Filter the entries below, keeping only lines with the word "meet".

- **EXTRACTED MATERIAL**
____

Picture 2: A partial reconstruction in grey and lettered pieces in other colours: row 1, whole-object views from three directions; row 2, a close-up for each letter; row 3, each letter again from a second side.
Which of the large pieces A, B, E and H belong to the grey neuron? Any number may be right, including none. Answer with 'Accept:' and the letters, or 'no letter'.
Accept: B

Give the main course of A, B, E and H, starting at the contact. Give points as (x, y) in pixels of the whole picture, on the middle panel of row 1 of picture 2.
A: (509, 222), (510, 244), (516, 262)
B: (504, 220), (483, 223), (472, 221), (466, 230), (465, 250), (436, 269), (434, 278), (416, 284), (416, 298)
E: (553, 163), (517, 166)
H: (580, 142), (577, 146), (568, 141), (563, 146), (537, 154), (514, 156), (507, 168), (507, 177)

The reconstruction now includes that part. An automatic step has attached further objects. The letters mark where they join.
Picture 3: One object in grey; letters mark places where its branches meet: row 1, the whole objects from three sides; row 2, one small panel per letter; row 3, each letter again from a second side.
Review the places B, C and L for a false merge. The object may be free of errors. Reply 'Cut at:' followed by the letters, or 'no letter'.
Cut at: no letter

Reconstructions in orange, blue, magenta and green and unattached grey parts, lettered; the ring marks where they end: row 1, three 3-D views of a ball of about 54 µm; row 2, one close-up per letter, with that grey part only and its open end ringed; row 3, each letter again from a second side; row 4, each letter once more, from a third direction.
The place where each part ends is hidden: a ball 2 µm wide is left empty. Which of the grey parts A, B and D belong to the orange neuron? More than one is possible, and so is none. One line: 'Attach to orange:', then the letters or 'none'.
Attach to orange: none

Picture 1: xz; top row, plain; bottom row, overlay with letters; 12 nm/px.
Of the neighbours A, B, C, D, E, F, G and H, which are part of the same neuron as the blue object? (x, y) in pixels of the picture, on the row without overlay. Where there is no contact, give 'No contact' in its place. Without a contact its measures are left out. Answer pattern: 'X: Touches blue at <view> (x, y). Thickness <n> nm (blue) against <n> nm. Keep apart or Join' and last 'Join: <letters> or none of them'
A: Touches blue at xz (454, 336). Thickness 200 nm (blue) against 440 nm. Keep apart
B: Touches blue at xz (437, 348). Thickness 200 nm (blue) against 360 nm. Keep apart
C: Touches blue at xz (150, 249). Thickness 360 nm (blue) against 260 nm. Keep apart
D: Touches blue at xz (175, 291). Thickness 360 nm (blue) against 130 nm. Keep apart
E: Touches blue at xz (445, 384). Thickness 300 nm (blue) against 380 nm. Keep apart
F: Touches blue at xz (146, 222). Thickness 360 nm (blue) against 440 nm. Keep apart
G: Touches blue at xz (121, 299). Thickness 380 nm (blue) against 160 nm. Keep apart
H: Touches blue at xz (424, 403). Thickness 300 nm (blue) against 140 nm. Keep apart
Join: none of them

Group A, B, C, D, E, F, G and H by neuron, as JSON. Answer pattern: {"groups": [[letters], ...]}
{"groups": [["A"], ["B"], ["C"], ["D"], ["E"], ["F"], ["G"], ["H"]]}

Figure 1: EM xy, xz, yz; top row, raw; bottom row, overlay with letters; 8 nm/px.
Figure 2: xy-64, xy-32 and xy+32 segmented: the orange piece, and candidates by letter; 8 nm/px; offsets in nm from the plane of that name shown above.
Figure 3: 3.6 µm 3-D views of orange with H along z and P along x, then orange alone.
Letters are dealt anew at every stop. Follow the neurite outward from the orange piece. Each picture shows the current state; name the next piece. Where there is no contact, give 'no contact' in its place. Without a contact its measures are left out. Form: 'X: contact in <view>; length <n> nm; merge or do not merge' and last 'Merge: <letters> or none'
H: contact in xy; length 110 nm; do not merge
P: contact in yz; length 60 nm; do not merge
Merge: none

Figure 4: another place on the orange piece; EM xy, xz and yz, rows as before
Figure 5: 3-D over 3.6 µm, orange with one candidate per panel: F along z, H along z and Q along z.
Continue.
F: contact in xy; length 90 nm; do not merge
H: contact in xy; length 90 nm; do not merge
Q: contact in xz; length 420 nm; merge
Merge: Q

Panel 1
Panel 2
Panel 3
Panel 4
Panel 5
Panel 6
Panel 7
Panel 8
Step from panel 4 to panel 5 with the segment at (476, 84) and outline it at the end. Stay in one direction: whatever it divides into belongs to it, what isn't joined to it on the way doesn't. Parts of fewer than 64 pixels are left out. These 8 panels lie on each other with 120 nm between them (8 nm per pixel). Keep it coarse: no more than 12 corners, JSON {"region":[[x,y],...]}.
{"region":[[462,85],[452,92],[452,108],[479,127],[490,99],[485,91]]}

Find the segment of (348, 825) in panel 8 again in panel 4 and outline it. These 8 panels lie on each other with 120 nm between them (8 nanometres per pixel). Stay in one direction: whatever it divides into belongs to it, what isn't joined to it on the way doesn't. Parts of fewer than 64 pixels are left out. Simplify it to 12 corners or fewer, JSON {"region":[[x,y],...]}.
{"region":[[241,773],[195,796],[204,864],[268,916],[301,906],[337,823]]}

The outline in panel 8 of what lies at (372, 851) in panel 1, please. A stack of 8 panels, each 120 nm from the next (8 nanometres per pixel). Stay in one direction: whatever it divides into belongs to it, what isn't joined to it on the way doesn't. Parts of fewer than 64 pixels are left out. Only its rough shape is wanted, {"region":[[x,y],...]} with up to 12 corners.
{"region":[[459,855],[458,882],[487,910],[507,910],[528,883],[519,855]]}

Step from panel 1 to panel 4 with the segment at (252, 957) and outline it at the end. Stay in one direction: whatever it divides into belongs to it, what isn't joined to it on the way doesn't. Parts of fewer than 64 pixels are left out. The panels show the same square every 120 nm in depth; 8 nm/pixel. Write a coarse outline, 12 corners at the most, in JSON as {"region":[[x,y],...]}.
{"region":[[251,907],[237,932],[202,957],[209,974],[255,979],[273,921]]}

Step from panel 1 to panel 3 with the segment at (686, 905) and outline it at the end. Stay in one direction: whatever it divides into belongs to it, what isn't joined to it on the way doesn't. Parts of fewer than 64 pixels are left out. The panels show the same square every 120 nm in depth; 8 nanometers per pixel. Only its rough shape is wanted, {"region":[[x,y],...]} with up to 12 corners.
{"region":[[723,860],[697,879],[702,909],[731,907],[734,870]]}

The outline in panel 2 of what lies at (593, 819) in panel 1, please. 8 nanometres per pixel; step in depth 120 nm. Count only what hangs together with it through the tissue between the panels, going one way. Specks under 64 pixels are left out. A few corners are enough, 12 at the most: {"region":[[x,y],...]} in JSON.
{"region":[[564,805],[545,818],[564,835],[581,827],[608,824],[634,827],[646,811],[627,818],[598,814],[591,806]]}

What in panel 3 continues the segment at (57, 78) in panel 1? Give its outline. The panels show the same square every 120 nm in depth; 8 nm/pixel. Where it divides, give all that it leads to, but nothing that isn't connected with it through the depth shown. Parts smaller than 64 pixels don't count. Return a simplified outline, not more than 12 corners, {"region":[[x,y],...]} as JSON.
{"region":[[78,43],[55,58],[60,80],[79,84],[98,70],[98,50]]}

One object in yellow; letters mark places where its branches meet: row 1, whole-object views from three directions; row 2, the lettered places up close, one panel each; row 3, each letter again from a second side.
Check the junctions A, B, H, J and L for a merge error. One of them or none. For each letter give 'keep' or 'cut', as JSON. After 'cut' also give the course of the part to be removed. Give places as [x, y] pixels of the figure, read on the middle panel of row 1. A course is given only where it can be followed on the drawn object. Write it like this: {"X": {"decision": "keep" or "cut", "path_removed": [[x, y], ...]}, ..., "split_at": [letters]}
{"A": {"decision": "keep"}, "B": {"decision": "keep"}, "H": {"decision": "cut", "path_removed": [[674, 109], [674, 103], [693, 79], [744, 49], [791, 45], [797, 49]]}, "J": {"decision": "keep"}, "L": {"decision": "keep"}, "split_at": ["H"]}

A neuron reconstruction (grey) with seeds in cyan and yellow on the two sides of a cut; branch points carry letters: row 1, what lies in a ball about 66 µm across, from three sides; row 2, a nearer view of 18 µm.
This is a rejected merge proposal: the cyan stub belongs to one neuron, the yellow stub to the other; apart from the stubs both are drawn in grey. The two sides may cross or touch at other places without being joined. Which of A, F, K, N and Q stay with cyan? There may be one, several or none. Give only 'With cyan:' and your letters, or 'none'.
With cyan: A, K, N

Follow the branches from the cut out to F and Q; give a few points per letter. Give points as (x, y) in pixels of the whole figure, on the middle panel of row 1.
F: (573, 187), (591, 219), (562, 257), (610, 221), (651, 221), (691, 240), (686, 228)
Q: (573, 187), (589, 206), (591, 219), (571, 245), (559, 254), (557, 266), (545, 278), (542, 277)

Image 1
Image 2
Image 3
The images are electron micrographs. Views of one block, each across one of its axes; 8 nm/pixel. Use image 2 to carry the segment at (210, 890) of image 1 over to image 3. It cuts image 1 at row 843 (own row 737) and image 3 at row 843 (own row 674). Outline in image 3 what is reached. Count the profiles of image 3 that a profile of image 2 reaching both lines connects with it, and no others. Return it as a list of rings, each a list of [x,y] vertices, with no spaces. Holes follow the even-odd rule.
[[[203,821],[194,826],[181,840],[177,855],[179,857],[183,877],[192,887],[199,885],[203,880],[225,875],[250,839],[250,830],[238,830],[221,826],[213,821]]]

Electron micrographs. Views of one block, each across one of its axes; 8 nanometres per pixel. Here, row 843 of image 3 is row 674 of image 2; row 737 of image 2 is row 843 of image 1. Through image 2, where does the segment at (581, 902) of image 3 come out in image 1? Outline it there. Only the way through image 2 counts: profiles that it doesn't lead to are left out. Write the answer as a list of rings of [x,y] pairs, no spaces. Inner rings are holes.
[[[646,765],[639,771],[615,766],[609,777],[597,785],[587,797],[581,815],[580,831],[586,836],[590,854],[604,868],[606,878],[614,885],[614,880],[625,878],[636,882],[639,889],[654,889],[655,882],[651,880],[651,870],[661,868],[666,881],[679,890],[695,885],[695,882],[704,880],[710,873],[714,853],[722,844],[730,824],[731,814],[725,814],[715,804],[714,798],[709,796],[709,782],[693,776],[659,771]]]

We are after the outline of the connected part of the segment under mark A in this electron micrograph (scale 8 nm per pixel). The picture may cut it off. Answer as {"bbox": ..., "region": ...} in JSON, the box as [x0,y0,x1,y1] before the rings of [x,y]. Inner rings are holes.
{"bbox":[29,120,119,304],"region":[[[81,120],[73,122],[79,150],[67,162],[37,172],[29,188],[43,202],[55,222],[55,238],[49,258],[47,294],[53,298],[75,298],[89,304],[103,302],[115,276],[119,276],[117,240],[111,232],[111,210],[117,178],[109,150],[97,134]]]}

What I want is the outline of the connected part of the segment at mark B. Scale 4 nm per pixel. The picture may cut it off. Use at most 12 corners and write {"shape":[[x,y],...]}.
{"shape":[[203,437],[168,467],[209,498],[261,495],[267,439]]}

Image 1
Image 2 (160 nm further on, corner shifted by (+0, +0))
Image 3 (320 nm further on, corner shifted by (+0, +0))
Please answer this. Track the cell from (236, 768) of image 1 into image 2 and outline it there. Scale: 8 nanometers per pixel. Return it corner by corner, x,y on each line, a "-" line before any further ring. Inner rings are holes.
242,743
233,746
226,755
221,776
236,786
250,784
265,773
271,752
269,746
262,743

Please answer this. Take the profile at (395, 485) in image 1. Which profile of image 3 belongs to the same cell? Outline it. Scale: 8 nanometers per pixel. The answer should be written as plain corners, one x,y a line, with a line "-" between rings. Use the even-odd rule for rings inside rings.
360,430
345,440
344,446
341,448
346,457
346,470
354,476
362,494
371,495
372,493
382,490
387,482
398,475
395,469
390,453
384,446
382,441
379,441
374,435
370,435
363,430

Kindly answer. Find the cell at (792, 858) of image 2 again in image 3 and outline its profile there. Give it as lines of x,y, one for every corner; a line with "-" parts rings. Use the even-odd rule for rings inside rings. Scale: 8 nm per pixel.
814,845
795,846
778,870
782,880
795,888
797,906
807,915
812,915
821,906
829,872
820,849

____

- **WORKED SOLUTION**
Picture 3: One object in grey; letters mark places where its branches meet: row 1, the whole objects from three sides; row 2, one small panel per letter; row 3, each letter again from a second side.
One object in yellow; letters mark places where its branches meet: row 1, whole-object views from three directions; row 2, the lettered places up close, one panel each; row 3, each letter again from a second side.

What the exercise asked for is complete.